Terminator Genisys
1.5 Waffles!

They have taken everything you know about The Terminator, chopped it up, tossed it like a salad and put it on a plate before you promising it will be delicious. It’s still just a salad.

Jai Courtney stars as Kyle Reese – a dedicated soldier fighting for the human resistance effort in 2029. John Connor (Jason Clarke) leads what is left of humans after a nuclear war put computers in charge, but today is the day all of that can change (Sounds familiar, right?).

Kyle is being sent back in time to 1984 to save Connor’s mother, Sarah (Emilia Clarke), from being killed by a Terminator (Arnold Schwarzenegger) before she can become pregnant with John. Along with the stunning victory the resistance is about to achieve, this act will save humanity.

However, Kyle discovers a 1984 much different from what he has been led to believe he will find, and he must team up with Sarah to change the future because the evil SkyNet has also changed the past and future in ways that may lead to the end of humanity. I dare you to try to keep it all straight.

Yet, I don’t think that is the point of Terminator Genisys.

Director Alan Taylor will be blowing some stuff up.

Writers Laeta Kalogridis and Patrick Lussier will provide some kooky one-liners for Arnold.

Arnold will deliver those kooky one-liners.

That’s the gist and purpose of Terminator Genisys. Think of it as a mish mash of everything you already know with some new fight scenes tossed in!

Fans may enjoy the intellectual game of watching what happens to the future as various forces attempt to change it, but it is too late in the game for newcomers. Sure, everything is explained and might be shocking if you have never seen a Terminator movie, but this is a movie made for people who know every nook and cranny of the canon as the creative team takes advantage of your love for the movies to deliver something lackluster and unoriginal.

Emilia Clarke and Courtney do not have the material nor the chemistry to make their growing attraction feel believable or as vital to the story as we know it to be.

Schwarzenegger is hamming it up spitting out familiar lines as he does what he does best – act wooden for ironic and comic sake.

Then, we do get some awesome special effects.
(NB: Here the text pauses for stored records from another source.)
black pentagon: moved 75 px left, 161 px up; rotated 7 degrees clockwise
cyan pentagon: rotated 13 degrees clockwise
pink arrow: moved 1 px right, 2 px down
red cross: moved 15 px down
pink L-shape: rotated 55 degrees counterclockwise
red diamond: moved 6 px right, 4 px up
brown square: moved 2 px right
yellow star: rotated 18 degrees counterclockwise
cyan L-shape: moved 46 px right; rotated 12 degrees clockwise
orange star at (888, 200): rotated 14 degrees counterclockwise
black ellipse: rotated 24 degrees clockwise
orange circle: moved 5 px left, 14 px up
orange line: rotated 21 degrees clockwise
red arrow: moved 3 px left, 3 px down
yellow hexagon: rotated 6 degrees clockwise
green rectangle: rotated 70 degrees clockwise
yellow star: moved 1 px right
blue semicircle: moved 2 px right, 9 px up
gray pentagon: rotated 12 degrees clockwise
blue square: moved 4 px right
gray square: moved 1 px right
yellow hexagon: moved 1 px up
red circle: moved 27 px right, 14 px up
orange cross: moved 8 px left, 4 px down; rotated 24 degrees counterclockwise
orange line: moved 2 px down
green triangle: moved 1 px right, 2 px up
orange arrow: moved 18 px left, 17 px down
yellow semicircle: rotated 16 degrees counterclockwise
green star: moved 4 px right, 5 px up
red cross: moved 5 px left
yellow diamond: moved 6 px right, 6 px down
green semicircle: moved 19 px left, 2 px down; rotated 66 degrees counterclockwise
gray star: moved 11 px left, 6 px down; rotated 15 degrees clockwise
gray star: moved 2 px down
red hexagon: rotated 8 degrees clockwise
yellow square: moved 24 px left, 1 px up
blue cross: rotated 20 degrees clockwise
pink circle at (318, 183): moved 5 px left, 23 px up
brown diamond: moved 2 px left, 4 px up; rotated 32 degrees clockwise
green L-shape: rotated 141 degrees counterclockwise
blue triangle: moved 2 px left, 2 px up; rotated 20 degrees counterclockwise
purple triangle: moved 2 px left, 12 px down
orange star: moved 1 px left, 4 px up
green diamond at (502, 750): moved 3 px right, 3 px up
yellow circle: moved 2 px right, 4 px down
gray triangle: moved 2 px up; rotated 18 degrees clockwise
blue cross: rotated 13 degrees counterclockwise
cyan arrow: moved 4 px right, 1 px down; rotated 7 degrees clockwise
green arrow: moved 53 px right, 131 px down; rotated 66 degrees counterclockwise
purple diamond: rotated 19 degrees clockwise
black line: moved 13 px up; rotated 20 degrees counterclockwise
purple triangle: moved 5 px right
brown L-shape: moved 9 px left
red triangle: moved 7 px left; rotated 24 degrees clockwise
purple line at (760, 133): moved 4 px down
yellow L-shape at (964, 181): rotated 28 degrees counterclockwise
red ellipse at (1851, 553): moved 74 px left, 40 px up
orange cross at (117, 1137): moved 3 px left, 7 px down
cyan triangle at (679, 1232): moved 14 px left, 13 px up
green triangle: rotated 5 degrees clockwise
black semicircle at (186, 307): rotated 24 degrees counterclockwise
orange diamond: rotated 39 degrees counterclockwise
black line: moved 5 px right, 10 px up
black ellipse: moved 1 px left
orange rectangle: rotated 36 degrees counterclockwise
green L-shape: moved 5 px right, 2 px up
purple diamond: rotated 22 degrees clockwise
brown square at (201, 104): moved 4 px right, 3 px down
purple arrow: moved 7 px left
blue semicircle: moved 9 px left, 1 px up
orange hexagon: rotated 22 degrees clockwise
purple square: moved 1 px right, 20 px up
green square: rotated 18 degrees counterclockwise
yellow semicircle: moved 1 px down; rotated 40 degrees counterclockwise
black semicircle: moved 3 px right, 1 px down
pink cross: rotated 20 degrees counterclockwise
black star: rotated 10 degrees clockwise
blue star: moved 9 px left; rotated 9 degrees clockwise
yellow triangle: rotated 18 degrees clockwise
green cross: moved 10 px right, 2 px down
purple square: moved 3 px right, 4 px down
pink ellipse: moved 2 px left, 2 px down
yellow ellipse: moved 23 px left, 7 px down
The fight scenes, computers projecting images of themselves, terminators shape shifting and more all is very awesome to watch, but it’s not enough to make Terminator Genisys a MUST SEE movie.

In the end, you get the impression everyone involved in making the film feels the actual action of doing something is vastly more important than the why behind it, so we can enjoy the spectacle, but not much else as Terminator Genisys devolves into non-stop action.

Terminator Genisys is rated PG-13 for intense sequences of sci-fi violence and gunplay throughout, partial nudity and brief strong language.